The Unqueryable Factory
Machine 7 has a name for that sound. Not in the manual. Not in the CMMS. The name lives in Karl, who has operated Machine 7 for nineteen years — and who retires in September. Every meaningful conversation about agentic AI in manufacturing eventually hits the same wall: the wall is what you can actually query.
Machine 7 has a name for that sound.
Not in the manual. Not in the CMMS. Nowhere in the MES or the maintenance history or the twelve pages of standard operating procedure that the plant manager keeps in a binder by the workstation. The name lives in Karl, who has operated Machine 7 for nineteen years, who has heard every iteration of that sound across every ambient temperature and every production run, and who can tell you – without looking at a screen – whether it's the compressor cycling normally or the first warning that the vacuum pump is twenty minutes from failure.
Karl retires in September.
Every meaningful conversation I'm having about agentic AI in manufacturing eventually hits the same wall.
The wall is not the model. The model is good. It is not even the integration – though that is real, and I have written about the MES that never got an API. The wall is upstream of all of that. The wall is what you can actually query.
The dominant narrative about agentic manufacturing assumes that the factory's knowledge lives in its systems. A database, a historian, an MES record, a maintenance log. The agent queries. The agent reasons. The agent acts. This assumption works for operational data – shift reports, OEE numbers, scheduled maintenance intervals. It breaks completely at the judgment layer.
The judgment layer is where Karl lives.
29% of the aerospace and defence workforce is over 55. Ten thousand Baby Boomers retire every day. Fortune ran a piece in May calling institutional knowledge "the hidden bottleneck holding back manufacturing" – not machines, not capital, not AI readiness. Knowledge. And 41% of organisations, according to industry research, rarely or never attempt to collect expertise from retiring employees before they leave.
This is not a workforce-planning problem with an AI solution. It is an AI problem that starts before anyone has installed a model.
Karl's knowledge about Machine 7 is not in any system. It never was. It was never meant to be. It lived in the moment of learning – the first time he heard that sound and got it wrong, the second time he understood, the third time he predicted the failure forty minutes before it happened and saved a shift's worth of production. Nobody decided to write that down. Why would they? Karl was right there.
The MES knows the nominal maintenance schedule. It does not know that Machine 7 needs a fifteen-minute warm-up cycle when ambient temperature drops below 12°C. It does not know that the gearbox replaced in 2019 uses a non-standard bearing – SKF 6205-2RSH, not the spec'd 6205-2Z – because the original was backordered and Karl approved a substitute and never got around to updating the record. The MES holds the procedure. Karl holds the exceptions. The exceptions are most of the job.
Here is the tension nobody in the agentic AI discourse wants to sit with.
You can connect your agent to every system in the plant. Give it access to every table in the MES, every sensor reading from the SCADA stack, every work order in the CMMS. And when Machine 7 starts making that sound, the agent will check the maintenance schedule, find no flag, and do nothing.
iBase-t has started embedding AI capture into MES workflows. Glean published a playbook on knowledge transfer from retiring engineers. These are the right instincts. But they are enterprise-grade solutions for organisations that already have the systems. The plant manager with three months until Karl leaves does not have time for a platform deployment.

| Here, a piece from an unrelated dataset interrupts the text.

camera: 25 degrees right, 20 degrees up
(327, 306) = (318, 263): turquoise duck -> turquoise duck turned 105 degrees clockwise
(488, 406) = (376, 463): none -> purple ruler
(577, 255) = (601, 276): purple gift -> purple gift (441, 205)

There is a precedent for this kind of problem. In the 1990s, knowledge engineers spent months in structured elicitation sessions with domain experts – painstaking conversations designed to extract tacit rules and encode them into expert systems. It worked, occasionally. It was slow, expensive, and fragile enough that only the largest organisations attempted it seriously. The knowledge transfer problem is not new. The tools have just changed.
The uncomfortable version of all this is that the agentic factory, as currently imagined, is a building designed around a library that nobody filled. The integration layer is being built. The protocol bridges are being built. The calling surfaces are being exposed. And the most important knowledge in the building was never written down.
The shift that's happening now is not in the model. It's in the capture layer.
Voice transcription accurate enough to reliably structure speech arrived in 2024. LLM extraction capable enough to take a rambling walk-and-talk and produce structured, queryable output arrived in 2025. The combination – sit with Karl, walk the floor, record two hours of conversation, and emerge with a knowledge document that an agent can query and a new hire can read – is something that is possible today and almost nobody is using inside a factory.
Not the formal knowledge-engineering exercise of the 1990s. Something faster, more honest about its incompleteness, designed from the start to be read by agents as much as humans. The output is not a perfect expert system. It is a queryable approximation of Karl's judgment, captured while Karl is still there to correct it.
The factory that gets this right does not need a better model. It needs to spend two hours walking the floor with Karl before Karl walks out the door.
The agent can query the database. It can't query the man.